I was never sure I’d make this leap, but it happened. To celebrate 10 years of motorcycling fun, I treated myself to a new (used) bike – the incredible Aprilia RSV4 Factory.
A literbike (1000cc sportbike) was something I really didn’t consider until recently, and certainly not something I was ever aiming for as a beginner. I liked sportbikes and wanted to have one someday, but was more enamored with middleweight models. Besides, I saw literbikes as squid-bait and wanted to avoid being “that guy with the fast bike he can’t ride.”
I started out on a Suzuki SV650 which I rode for 9 months, a bike that came with mixed recommendations for a first ride. It was certainly a more civilized bike around town than any full-blown sportbike, had plenty of power and a comfy upright riding position. What I didn’t like about it as a first bike was that it was too powerful at times, especially because the grunty v-twin engine had a lot of torque that made it hard to be smooth when taking off from a stop. That made me nervous at busy intersections; I stalled the bike many times and even dropped it as a result. I had originally wanted a Ninja 500, but they were difficult to find and I bought the SV650 when I found one for sale less than a mile away. There were definitely times I regretted not waiting for the smaller Ninja.
Eventually I managed to become more comfortable with the SV, riding it seemingly every Saturday and Sunday that it didn’t rain. At the nine month mark I started to get that second bike itch and found myself wanting something more performance oriented, especially with regard to suspension. I read every sportbike review and comparison imaginable, finally settling on a brand new 2005 Yamaha R6.

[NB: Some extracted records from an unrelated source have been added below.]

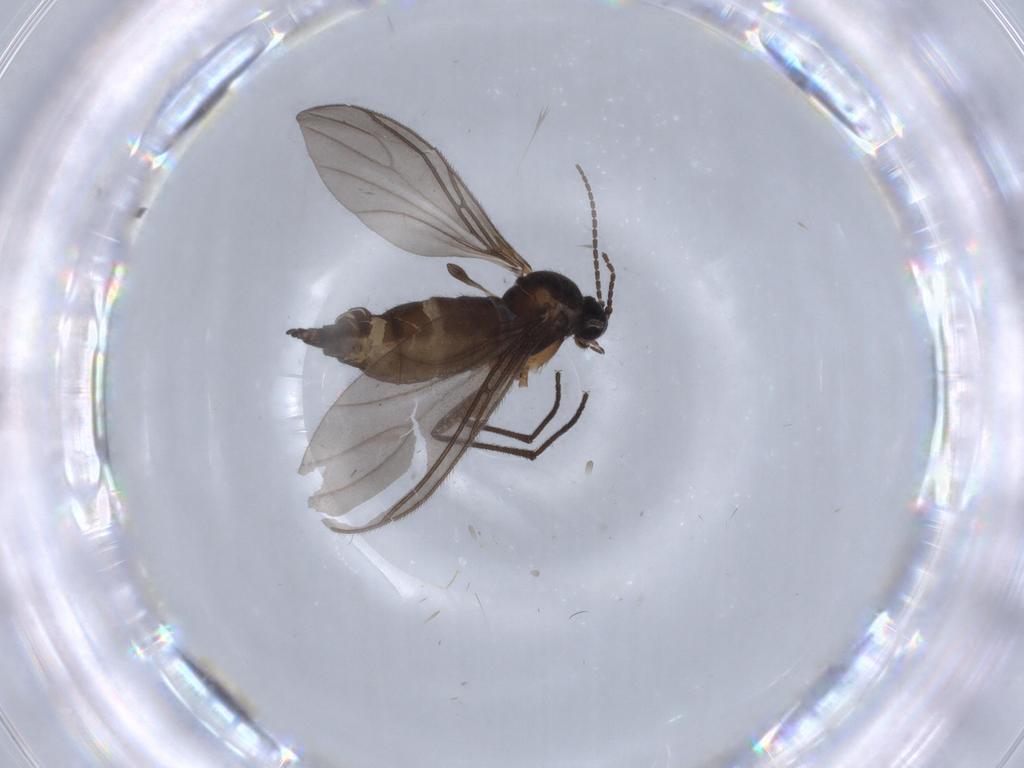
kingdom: Animalia
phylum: Arthropoda
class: Insecta
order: Diptera
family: Sciaridae
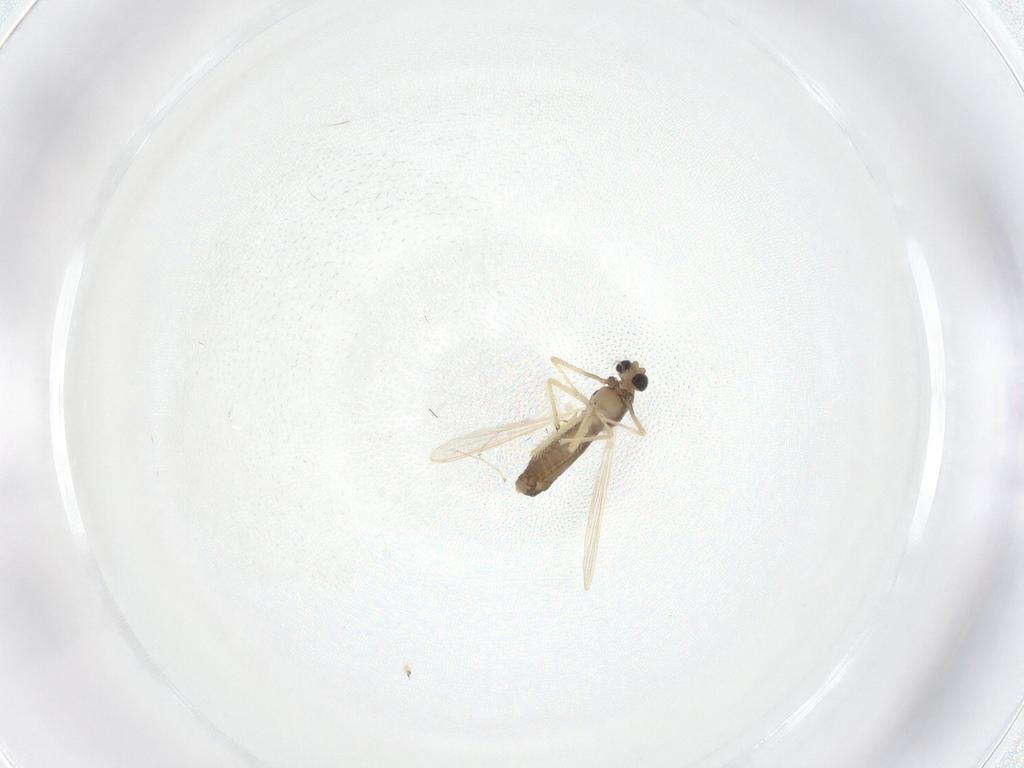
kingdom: Animalia
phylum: Arthropoda
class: Insecta
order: Diptera
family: Chironomidae
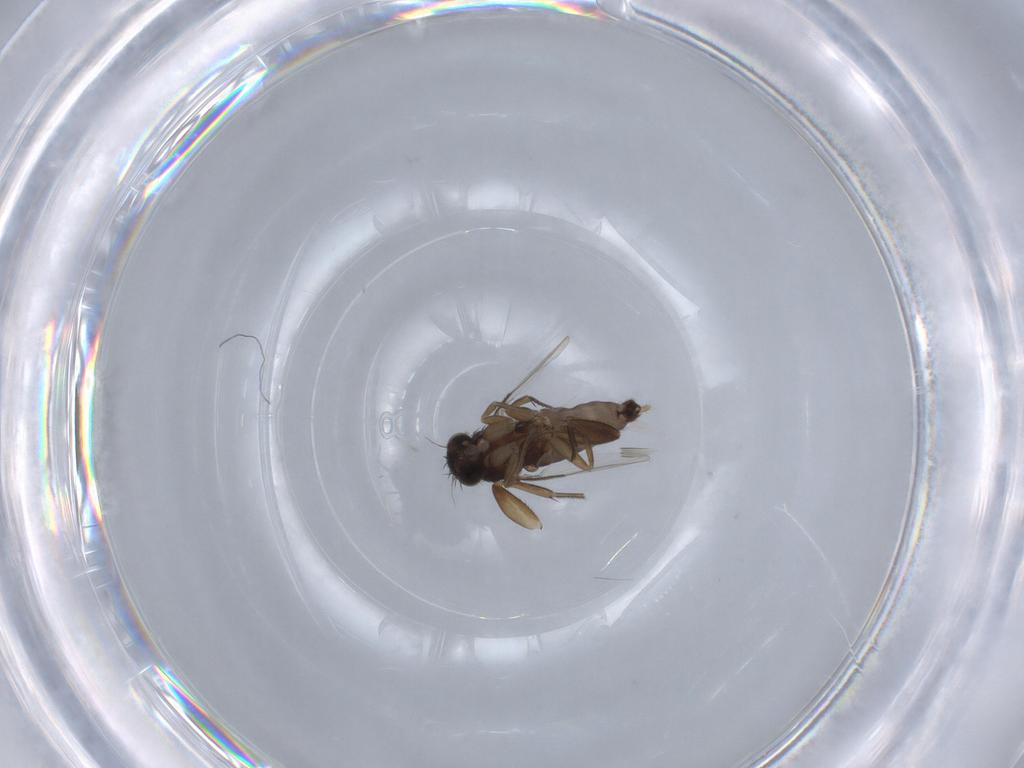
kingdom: Animalia
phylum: Arthropoda
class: Insecta
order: Diptera
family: Phoridae
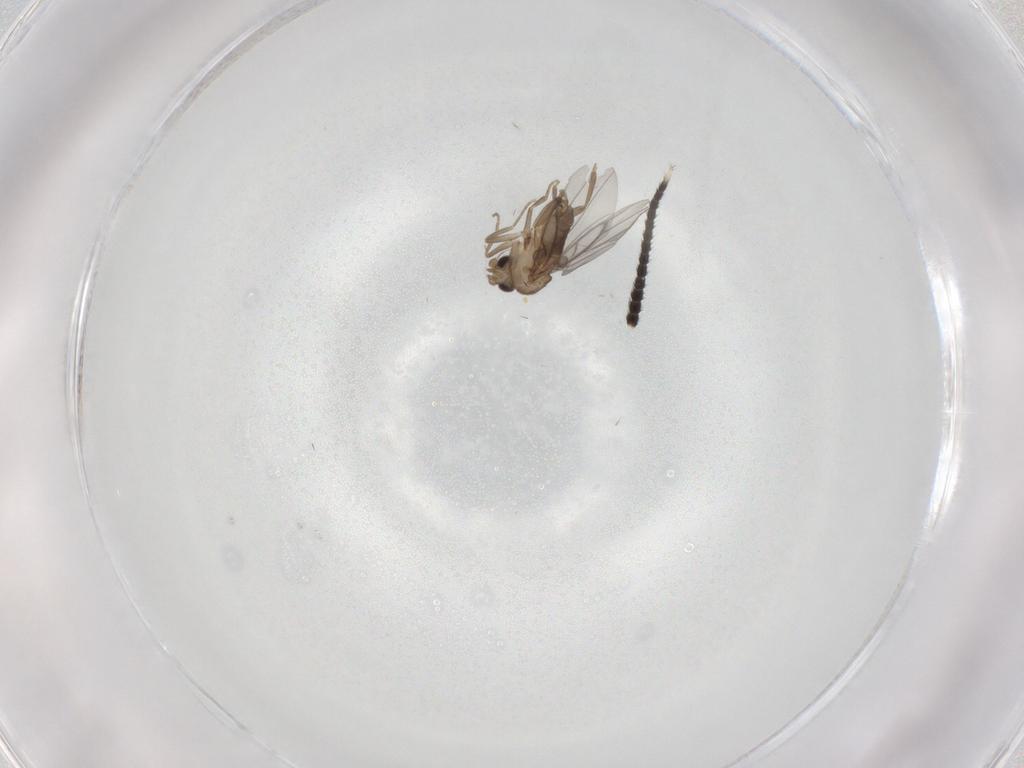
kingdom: Animalia
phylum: Arthropoda
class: Insecta
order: Diptera
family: Anisopodidae
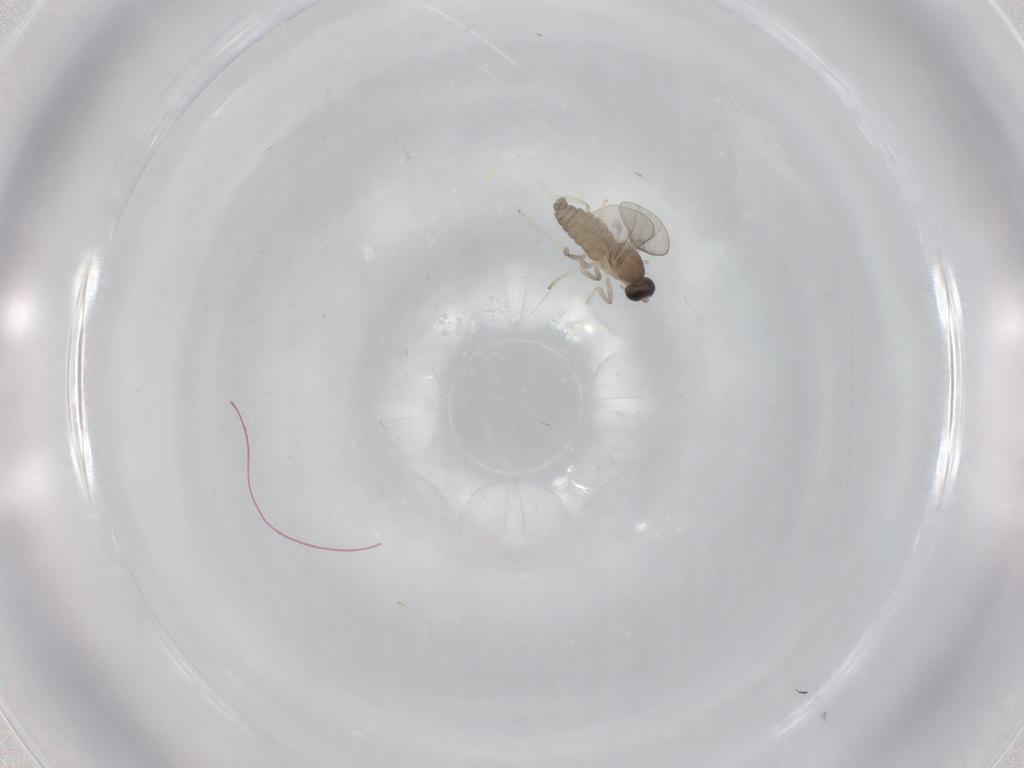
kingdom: Animalia
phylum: Arthropoda
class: Insecta
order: Diptera
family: Cecidomyiidae
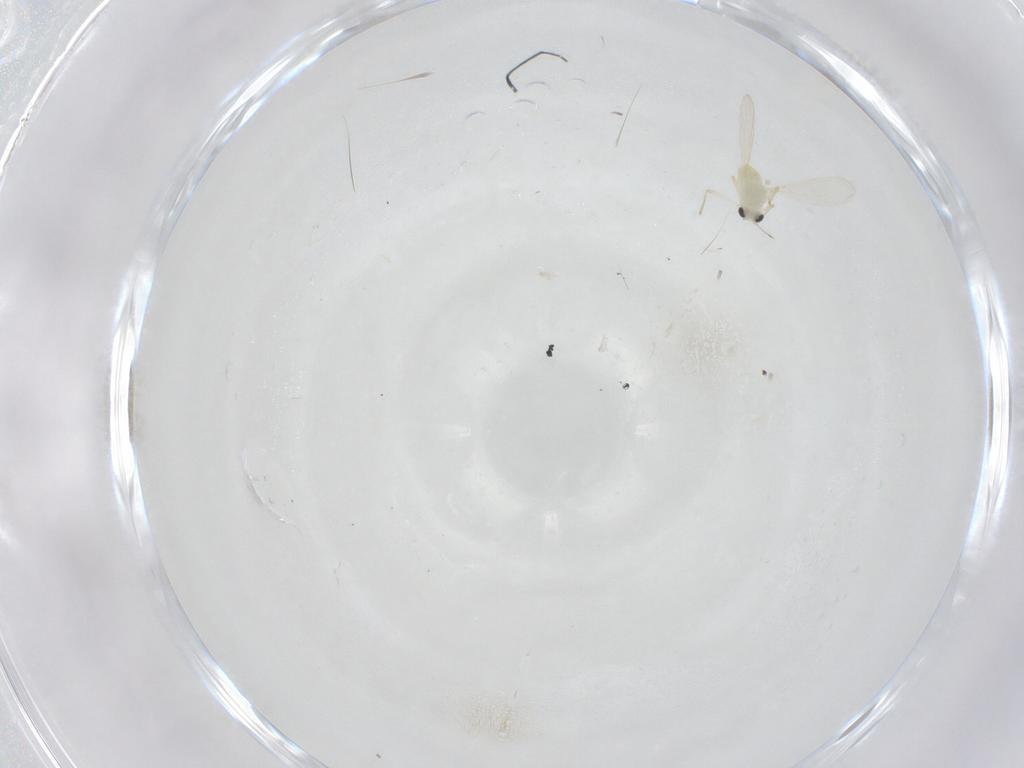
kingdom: Animalia
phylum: Arthropoda
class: Insecta
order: Diptera
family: Chironomidae
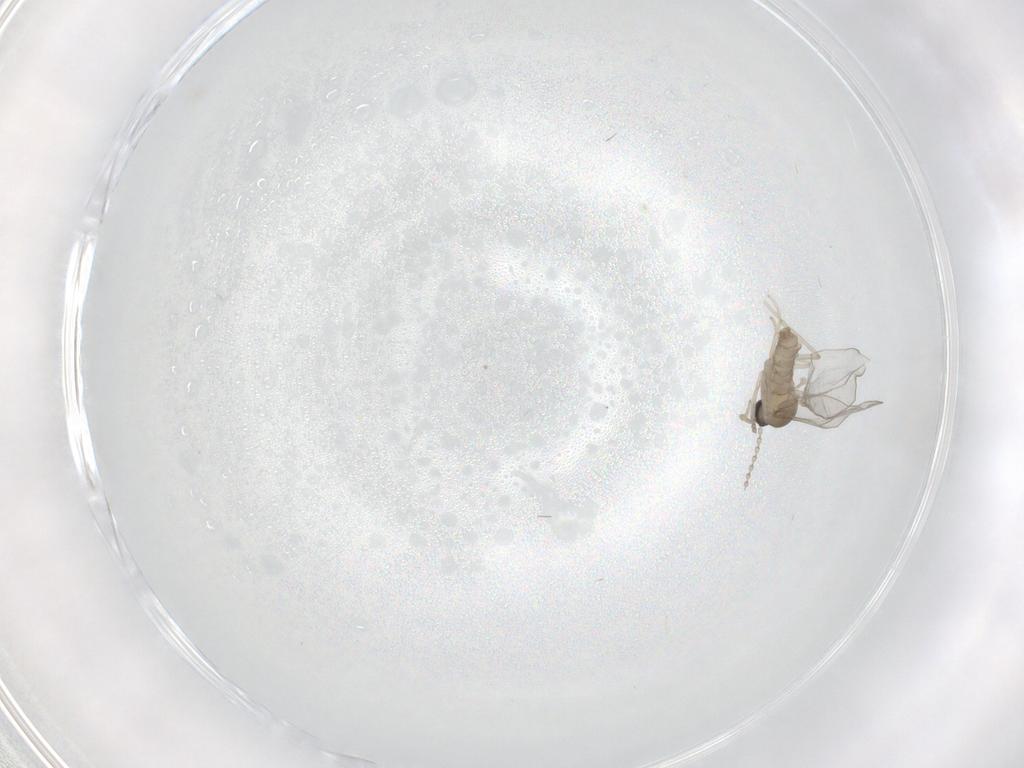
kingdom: Animalia
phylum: Arthropoda
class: Insecta
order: Diptera
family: Cecidomyiidae
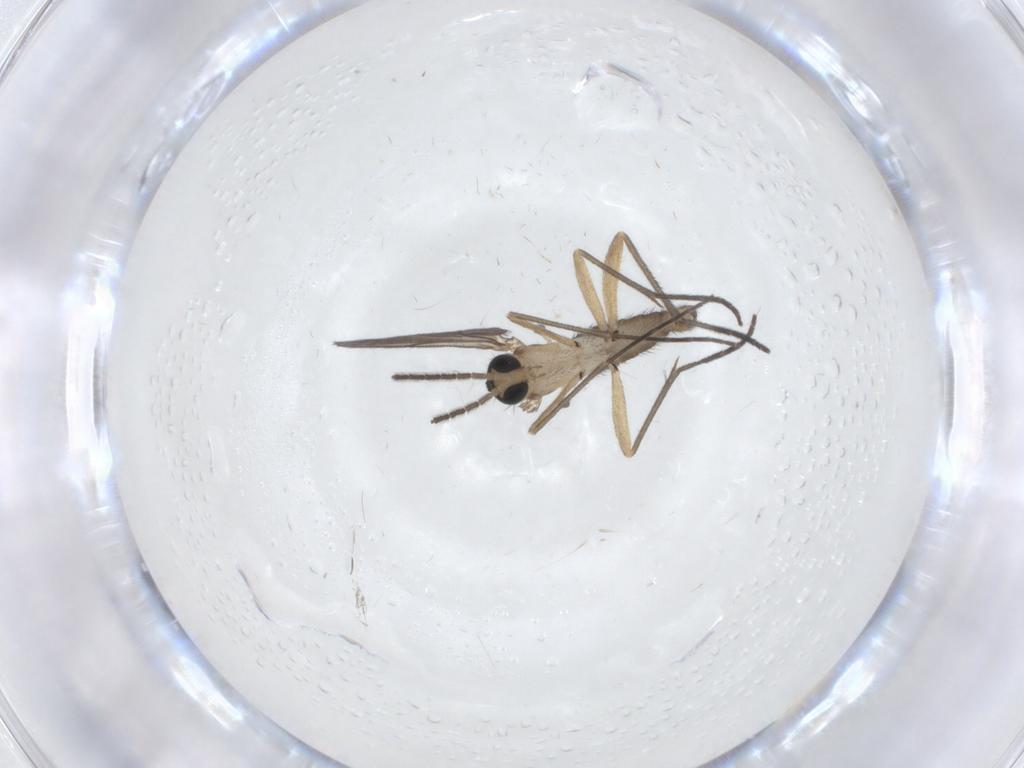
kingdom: Animalia
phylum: Arthropoda
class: Insecta
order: Diptera
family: Sciaridae
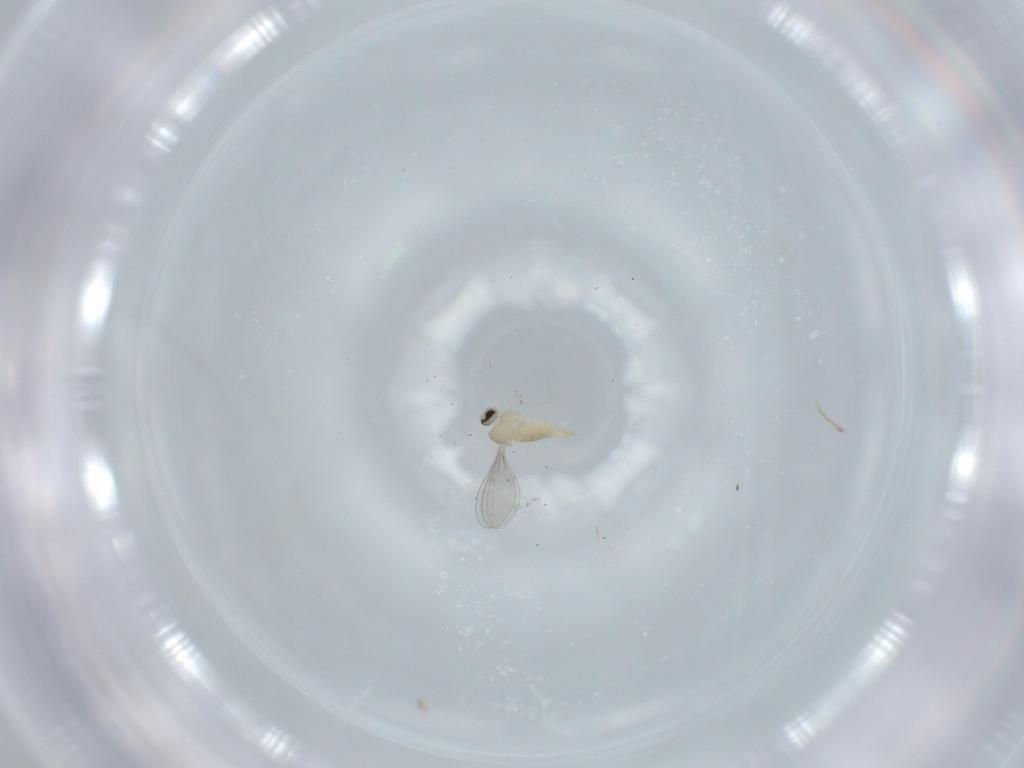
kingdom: Animalia
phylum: Arthropoda
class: Insecta
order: Diptera
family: Cecidomyiidae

The transition from a standard to a supersport was a mixed experience. The lean-forward riding position was definitely less comfortable than the SV650’s. The limited steering lock (can’t turn the bars very far) and more top-heavy nature made it unwieldy in parking lots or slow-speed situations. It was all of three weeks old when I dropped it in a parking lot for those reasons, scratching up all that pretty black paint and embarrassing myself in front of 30 other bikers.
On the flip side, the R6’s handling was so much sharper. The engine was smoother. The brakes were better. There wasn’t anything it couldn’t do better than the SV from a performance perspective. I rode it for the next nine years on seemingly every back road in southern California and at many trackdays. I went to track school several times, read everything in site about track riding, learned a lot about suspension and studied photographs of myself to improve my form. The R6 helped me learn what a sportbike is all about.
Thinking back, it’s somewhat surprising that I kept myself from buying a new bike sooner. Then again, the R6 was so good to me that it was hard to imagine a newer middleweight sportbike being a satisfying purchase for me. If there was ever going to be a weakness for me in terms of buying a new bike, it had to be something different.
I was always tempted by naked sportbikes like the KTM Super Duke and MV Agusta Brutale, but struggled with the thought of owning a bike that isn’t built for the track (I LOVE trackdays). Then I rode the BMW S1000RR at Keith Code’s superbike school and was shocked by how agile and light it was for a literbike. Aprilia released the RSV4 in 2010, and slowly over the next few years it became the literbike I actually wanted. The R6 was aging, and it was probably just a matter of time before desire defeated reason.
Through dumb luck I found a lovingly used 2010 model in excellent condition with low miles on an unplanned visit to the local Italian moto shop (not a good place to hang out if you don’t like spending money). I picked it up the next day and rode it over 100 miles, taking it up the famed Angeles Crest Highway for a burn-in run. Toward the end of the day, I realized the transition from my R6 to the RSV4 had a familiarity to it. I had been through this before when I went from the SV650 to the R6 — the Aprilia is that much different than the R6:
- The riding position is noticeably less comfortable, even though my 2005 R6 was a top performance bike when it was released. My feet sit higher and I’m more forward-leaning which puts more pressure on the hands/arms/torso.
- The seat is higher which makes it a little more difficult to handle in parking lots. I can only get the balls of my feet down, while I could nearly flat-foot the ground on the R6.
- Everything feels stiffer.
- It’s a little scary to go wide open throttle in first gear since I’ve been on a 600 for so long. The R6 is no slouch on speed, but this thing is fast. 180 horsepower fast.
Coming from my R6, the RSV4 Factory is the next level and then some. I’m going to work to ensure my skills evolve to match the bike, and I’m certainly going to enjoy riding it on the roads and at the track. Getting to that next level is what it’s all about, especially when you’re just starting out. That’s kind of what this bike has done for me; in some ways it feels like I’m a beginner again.